§ COMPITI DA SVOLGERE:
• A. Riporta senza modifiche il passaggio del testo sul ferro da "Il ferro svolge" a "ferro (pallino rosso).".
• B. Secondo il testo sul ferro, in quale forma di ione viene assorbito il ferro nell'intestino?

§ ESTRATTO DEL DOCUMENTO:
▬▬▬

Il ferro svolge un ruolo fondamentale nelle funzioni biologiche, prima tra tutte, il trasporto di ossigeno. Infatti, tutta la nostra vita è legata all’ossigeno: basti pensare che inspiriamo ossigeno più di 3000 volte in un solo giorno! Lo trasportiamo e lo consumiamo grazie ai globuli rossi e all’emoglobina in essi contenuta, la cui parte fondamentale è un piccolo “apparato” chiamato EME, che ha al centro una molecola di Ferro (responsabile del legame con l’ossigeno). Nell’immagine, è rappresentata l’emoglobina, contenuta nei globuli rossi, con i suoi gruppi EME (dischi gialli). Al loro interno, la molecola di ferro (pallino rosso).

FONTI ALIMENTARI E ASSORBIMENTO

Le principali fonti alimentari del ferro sono: la milza e il fegato animale, la carne, il cacao, la bresaola, il radicchio verde, le ostriche, le cozze, i fiocchi d’avena, le mandorle, i legumi secchi, il prezzemolo, la trippa, la carne di cavallo, i fagioli freschi, gli spinaci, l’indivia, l’uovo di gallina, le noci secche, il prosciutto, il parmigiano.

Il ferro alimentare viene assorbito soltanto in una modesta frazione ed è presente in due componenti caratterizzate da differenti biodisponibilità:

  • il ferro emico (derivante dal gruppo EME), presente nella mioglobina ed emoglobina degli alimenti animali, che viene assorbito in elevata percentuale (qui lo troviamo in forma di ione bivalente fe2+);
  • il ferro non emico, legato principalmente a proteine e altre molecole negli alimenti vegetali, nelle uova e nei latticini, che è più difficilmente assorbito. Per quale motivo? Perché è qui presente in forma di ione trivalente fe3+ e l’assorbimento del ferro nell’intestino avviene come ione bivalente (fe2+). Quindi il ferro presente negli alimenti di origine vegetale deve essere prima ridotto nella forma disponibile per il nostro intestino, ossia in ione bivalente (fe2+).

▬▬▬

§ Record di dati:
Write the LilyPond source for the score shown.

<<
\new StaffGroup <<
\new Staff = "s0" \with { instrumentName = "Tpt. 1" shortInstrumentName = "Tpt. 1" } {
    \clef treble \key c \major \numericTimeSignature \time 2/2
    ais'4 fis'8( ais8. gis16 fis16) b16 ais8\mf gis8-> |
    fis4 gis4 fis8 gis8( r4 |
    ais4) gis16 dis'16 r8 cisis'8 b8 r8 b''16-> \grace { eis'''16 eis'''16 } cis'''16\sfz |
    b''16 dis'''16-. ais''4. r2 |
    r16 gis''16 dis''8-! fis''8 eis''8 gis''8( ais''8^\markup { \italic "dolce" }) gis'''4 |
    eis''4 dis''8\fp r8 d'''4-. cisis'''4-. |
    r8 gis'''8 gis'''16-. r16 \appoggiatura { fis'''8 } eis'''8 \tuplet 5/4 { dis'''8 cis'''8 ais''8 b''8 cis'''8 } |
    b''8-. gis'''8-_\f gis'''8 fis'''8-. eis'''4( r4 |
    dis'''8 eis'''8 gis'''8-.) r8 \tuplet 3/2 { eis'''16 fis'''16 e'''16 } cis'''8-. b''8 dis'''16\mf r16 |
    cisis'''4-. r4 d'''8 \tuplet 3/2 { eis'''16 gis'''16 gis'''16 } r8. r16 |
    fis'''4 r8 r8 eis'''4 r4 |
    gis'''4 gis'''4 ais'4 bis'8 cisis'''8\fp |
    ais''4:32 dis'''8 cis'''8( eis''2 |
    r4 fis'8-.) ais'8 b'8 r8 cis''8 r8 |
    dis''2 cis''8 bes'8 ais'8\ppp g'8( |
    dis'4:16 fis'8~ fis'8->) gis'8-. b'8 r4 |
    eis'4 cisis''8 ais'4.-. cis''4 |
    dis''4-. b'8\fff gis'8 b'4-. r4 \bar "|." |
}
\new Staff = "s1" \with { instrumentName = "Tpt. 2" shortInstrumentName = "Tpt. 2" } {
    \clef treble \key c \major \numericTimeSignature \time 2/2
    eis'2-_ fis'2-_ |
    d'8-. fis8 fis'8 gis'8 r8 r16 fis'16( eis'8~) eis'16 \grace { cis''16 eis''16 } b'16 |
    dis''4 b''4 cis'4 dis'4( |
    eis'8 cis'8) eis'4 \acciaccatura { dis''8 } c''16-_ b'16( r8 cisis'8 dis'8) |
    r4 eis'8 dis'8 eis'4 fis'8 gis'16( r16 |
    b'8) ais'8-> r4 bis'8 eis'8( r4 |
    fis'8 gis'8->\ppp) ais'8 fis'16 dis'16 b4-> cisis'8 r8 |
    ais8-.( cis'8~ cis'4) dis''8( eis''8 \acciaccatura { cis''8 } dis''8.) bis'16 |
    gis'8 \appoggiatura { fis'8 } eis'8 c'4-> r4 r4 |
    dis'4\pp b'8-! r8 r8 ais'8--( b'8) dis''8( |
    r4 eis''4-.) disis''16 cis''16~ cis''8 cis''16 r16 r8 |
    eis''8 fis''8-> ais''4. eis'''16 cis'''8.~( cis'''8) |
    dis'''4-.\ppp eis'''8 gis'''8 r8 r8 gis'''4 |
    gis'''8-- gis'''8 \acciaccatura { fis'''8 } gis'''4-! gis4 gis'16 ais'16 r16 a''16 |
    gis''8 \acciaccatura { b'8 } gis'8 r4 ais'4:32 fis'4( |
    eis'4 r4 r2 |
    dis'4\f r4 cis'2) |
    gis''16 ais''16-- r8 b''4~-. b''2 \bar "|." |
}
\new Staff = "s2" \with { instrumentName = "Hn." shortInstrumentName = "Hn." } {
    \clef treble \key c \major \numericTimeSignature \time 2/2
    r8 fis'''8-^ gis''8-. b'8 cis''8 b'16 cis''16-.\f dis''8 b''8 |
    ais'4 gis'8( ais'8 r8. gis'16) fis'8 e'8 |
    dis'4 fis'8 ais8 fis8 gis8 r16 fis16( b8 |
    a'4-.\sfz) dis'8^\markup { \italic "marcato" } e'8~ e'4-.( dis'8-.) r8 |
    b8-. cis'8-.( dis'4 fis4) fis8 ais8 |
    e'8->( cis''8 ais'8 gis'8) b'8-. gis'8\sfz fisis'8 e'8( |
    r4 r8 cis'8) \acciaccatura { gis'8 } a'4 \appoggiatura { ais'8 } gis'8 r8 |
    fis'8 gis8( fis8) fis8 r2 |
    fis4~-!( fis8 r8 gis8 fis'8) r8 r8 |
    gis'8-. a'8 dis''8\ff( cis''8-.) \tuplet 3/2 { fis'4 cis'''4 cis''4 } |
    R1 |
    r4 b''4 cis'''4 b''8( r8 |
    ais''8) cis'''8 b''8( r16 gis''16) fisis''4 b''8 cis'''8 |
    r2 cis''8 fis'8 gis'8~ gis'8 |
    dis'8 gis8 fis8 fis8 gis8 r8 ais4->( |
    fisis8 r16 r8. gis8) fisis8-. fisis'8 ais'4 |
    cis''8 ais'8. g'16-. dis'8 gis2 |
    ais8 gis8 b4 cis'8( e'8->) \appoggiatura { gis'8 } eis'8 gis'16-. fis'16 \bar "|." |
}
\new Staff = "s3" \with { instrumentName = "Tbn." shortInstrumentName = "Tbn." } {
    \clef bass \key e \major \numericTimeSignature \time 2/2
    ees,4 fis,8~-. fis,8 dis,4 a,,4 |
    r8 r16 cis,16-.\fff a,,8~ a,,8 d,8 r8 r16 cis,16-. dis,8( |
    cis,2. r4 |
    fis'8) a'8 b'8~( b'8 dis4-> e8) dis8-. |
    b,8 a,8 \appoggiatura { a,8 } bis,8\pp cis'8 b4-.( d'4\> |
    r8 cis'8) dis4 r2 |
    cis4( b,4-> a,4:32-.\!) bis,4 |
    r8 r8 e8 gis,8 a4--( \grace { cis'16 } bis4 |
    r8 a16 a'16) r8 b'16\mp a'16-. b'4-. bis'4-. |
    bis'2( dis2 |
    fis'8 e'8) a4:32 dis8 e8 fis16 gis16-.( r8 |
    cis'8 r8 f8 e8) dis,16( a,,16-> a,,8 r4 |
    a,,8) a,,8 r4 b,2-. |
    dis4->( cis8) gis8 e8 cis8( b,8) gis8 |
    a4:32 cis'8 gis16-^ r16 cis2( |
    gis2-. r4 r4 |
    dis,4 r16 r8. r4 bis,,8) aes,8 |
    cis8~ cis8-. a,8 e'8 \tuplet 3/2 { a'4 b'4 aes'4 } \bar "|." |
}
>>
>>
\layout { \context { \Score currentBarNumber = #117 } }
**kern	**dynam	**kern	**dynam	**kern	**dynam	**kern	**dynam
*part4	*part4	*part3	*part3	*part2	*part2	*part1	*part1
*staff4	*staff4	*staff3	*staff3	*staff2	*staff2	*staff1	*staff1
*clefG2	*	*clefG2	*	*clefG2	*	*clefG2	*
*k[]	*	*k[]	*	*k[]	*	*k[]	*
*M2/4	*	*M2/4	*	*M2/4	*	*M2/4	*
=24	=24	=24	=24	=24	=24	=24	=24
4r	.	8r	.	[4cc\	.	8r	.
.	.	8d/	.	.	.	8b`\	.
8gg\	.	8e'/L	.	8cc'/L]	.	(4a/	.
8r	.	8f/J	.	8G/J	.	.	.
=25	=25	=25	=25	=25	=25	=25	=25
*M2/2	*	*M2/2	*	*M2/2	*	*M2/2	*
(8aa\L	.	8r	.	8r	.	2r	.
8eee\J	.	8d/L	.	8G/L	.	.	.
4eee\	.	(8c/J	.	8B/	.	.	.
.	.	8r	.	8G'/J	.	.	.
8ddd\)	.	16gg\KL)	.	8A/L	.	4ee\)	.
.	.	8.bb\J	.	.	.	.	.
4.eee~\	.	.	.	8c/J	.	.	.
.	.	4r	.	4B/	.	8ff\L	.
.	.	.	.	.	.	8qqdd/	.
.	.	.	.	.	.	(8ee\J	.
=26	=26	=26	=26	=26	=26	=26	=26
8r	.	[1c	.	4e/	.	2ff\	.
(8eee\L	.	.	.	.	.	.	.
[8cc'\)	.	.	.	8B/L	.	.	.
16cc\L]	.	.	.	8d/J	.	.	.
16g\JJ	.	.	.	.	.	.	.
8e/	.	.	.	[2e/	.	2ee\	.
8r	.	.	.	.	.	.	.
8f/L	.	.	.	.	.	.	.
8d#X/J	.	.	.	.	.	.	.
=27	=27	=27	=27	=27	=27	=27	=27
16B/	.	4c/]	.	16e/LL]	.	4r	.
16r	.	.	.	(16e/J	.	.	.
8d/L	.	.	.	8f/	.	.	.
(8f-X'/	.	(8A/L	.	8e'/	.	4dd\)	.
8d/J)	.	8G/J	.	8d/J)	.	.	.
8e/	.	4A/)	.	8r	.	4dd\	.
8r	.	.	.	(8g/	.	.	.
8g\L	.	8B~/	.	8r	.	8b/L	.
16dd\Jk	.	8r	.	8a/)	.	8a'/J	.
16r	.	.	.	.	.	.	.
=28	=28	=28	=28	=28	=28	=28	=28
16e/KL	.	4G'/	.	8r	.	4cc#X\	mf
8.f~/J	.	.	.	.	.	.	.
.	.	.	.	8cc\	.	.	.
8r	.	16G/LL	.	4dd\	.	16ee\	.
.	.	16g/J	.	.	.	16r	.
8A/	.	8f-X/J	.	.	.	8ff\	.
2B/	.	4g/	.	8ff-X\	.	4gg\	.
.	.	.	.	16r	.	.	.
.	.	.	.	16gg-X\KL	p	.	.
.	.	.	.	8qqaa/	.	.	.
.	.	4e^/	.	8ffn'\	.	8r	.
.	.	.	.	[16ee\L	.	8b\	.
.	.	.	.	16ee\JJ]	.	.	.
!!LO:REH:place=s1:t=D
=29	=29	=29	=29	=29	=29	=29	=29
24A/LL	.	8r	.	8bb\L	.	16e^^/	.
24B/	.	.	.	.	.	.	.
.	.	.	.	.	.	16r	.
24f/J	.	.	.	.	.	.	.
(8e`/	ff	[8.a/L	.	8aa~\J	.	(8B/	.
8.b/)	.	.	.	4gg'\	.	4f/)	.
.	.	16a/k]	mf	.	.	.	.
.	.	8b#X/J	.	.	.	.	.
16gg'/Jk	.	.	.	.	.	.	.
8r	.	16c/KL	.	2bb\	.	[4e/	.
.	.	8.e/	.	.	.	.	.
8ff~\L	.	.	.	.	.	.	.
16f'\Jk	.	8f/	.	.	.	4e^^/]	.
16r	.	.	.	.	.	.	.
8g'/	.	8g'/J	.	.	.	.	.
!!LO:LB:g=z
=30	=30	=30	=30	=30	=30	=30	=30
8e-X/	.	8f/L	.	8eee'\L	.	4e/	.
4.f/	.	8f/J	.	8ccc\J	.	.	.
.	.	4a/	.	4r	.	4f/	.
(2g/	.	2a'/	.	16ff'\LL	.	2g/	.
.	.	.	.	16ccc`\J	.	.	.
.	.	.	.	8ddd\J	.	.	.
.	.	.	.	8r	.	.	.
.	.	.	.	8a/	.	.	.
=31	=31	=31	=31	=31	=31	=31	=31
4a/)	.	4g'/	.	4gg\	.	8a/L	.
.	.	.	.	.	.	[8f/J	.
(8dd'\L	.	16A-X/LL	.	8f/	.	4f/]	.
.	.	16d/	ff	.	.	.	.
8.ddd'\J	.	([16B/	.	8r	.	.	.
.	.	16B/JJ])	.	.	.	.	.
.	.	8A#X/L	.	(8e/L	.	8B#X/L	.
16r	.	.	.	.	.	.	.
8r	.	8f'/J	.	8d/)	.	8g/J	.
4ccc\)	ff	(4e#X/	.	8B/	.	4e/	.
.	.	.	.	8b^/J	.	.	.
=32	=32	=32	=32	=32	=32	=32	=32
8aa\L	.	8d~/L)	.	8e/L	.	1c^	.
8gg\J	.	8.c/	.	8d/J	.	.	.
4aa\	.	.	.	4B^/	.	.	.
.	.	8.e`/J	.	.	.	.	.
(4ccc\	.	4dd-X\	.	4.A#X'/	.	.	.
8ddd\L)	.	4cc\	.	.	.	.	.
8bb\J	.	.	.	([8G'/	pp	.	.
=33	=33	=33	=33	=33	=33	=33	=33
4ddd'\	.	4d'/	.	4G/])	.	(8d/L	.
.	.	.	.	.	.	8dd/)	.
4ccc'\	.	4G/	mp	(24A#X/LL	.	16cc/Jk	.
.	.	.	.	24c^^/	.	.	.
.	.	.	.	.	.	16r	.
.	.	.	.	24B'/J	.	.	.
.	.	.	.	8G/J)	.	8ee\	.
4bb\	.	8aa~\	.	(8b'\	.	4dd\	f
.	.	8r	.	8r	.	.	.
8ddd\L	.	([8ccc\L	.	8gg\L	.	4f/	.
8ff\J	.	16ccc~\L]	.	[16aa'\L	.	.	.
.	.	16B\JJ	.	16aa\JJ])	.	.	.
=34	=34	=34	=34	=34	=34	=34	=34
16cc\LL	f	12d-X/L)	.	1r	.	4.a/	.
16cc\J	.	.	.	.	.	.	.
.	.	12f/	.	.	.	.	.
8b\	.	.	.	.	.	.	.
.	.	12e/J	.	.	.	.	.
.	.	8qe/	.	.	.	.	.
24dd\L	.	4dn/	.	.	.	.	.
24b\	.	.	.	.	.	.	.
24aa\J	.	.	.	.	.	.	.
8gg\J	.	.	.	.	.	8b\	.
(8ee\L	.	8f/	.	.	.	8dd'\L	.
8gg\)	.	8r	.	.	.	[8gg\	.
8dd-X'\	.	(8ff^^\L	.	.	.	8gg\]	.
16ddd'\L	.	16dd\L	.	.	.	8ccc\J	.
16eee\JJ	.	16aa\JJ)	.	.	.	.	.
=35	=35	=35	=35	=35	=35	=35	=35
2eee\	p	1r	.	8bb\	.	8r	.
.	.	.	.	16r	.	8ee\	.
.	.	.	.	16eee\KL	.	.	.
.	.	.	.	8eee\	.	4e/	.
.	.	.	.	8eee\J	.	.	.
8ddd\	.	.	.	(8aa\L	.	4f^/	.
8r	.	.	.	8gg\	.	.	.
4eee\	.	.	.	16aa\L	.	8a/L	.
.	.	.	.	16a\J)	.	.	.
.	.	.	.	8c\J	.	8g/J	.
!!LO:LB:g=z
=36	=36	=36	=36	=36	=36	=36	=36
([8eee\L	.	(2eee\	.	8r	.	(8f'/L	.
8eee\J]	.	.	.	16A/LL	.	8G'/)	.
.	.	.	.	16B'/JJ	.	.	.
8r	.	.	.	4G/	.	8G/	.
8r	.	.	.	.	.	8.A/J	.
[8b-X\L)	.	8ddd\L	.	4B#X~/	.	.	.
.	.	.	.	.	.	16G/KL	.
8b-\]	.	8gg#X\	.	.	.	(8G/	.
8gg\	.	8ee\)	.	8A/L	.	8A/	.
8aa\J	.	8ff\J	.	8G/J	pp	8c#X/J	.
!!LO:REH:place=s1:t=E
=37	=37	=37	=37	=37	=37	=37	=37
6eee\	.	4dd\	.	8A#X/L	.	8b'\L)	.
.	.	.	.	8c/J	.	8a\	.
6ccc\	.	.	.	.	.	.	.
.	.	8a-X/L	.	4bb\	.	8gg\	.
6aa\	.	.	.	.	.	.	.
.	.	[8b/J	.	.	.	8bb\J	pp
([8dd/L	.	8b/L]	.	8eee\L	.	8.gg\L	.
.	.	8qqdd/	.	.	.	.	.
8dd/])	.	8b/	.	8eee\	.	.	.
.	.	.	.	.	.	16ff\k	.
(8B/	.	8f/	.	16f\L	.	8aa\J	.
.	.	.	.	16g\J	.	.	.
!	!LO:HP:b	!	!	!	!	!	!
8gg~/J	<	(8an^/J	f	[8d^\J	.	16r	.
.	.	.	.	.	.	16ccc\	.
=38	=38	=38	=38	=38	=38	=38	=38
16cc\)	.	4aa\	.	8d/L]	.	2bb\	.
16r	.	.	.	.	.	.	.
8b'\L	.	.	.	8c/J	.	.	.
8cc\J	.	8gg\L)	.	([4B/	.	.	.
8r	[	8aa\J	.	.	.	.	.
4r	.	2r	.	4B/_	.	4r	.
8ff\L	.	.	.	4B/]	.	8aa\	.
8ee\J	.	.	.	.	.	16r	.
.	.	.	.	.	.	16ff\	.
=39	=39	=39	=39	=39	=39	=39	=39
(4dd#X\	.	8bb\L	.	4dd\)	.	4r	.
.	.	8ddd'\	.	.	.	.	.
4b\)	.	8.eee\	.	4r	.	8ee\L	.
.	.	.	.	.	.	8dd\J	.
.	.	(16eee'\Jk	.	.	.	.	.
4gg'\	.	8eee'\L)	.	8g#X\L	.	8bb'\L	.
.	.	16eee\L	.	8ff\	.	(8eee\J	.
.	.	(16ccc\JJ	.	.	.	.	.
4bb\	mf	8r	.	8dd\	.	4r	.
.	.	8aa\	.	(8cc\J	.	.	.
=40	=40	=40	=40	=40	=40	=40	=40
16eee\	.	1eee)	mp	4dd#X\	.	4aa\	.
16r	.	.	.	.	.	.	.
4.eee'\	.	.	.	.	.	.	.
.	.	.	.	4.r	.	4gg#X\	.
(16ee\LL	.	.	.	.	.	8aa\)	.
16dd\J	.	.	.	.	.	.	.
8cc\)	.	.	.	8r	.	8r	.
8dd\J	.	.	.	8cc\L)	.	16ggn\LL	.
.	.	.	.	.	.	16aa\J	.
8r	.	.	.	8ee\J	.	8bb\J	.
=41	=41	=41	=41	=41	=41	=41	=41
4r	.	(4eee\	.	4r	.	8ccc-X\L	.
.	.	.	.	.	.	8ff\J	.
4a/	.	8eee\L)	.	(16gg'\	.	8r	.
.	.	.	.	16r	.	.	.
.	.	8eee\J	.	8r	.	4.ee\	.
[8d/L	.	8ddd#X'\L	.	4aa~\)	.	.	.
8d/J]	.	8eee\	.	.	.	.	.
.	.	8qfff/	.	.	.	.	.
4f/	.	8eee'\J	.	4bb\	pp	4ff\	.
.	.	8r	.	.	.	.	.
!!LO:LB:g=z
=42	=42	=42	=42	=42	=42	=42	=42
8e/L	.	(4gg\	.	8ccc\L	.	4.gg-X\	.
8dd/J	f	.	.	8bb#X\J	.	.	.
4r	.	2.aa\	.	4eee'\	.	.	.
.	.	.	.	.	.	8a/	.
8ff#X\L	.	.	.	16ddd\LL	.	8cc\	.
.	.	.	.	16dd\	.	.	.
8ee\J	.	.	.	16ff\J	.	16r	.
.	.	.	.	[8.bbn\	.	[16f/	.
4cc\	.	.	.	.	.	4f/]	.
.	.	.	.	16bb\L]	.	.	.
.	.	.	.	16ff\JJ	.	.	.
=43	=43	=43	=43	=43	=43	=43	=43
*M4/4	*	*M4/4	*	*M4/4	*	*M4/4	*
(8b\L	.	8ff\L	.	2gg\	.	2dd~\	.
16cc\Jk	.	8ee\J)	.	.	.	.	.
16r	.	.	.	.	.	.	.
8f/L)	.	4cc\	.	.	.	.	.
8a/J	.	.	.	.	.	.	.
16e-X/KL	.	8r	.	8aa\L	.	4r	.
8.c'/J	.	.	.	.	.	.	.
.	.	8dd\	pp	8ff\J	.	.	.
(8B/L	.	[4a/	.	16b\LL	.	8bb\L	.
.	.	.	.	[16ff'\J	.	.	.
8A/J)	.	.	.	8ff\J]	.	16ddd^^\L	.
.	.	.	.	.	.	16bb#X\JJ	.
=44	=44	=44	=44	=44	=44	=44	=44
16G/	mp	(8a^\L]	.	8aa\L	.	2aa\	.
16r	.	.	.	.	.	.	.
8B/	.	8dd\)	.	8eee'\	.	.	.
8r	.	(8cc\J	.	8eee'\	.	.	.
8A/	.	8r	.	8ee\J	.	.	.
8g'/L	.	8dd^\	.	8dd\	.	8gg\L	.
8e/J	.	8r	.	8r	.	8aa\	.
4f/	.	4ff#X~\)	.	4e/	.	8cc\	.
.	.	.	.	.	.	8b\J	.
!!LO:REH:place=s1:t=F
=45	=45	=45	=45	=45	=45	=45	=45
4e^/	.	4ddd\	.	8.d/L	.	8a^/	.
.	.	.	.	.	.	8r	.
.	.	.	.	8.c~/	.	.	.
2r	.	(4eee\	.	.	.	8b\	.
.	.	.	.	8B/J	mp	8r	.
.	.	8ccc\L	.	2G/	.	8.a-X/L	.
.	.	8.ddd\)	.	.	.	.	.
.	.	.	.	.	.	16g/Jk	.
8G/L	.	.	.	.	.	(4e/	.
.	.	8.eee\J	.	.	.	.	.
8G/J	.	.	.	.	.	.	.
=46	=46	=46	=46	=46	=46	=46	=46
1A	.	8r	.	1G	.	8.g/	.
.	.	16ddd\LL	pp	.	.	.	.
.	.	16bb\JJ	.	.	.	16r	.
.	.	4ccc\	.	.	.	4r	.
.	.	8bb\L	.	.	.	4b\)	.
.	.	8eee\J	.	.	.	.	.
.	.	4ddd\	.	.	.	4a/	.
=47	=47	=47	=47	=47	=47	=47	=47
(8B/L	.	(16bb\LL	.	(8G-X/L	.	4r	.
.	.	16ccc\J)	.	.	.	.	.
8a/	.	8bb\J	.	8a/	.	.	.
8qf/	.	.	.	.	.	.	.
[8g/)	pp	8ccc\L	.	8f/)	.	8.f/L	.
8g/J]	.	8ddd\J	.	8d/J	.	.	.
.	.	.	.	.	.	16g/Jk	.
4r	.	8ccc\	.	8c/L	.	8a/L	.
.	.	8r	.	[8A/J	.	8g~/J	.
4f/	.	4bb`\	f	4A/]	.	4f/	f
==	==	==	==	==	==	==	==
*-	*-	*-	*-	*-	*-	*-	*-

▬▬▬

§ RISPOSTE:
• A.
Il ferro svolge un ruolo fondamentale nelle funzioni biologiche, prima tra tutte, il trasporto di ossigeno. Infatti, tutta la nostra vita è legata all’ossigeno: basti pensare che inspiriamo ossigeno più di 3000 volte in un solo giorno! Lo trasportiamo e lo consumiamo grazie ai globuli rossi e all’emoglobina in essi contenuta, la cui parte fondamentale è un piccolo “apparato” chiamato EME, che ha al centro una molecola di Ferro (responsabile del legame con l’ossigeno). Nell’immagine, è rappresentata l’emoglobina, contenuta nei globuli rossi, con i suoi gruppi EME (dischi gialli). Al loro interno, la molecola di ferro (pallino rosso).

• B. Come ione bivalente (fe2+).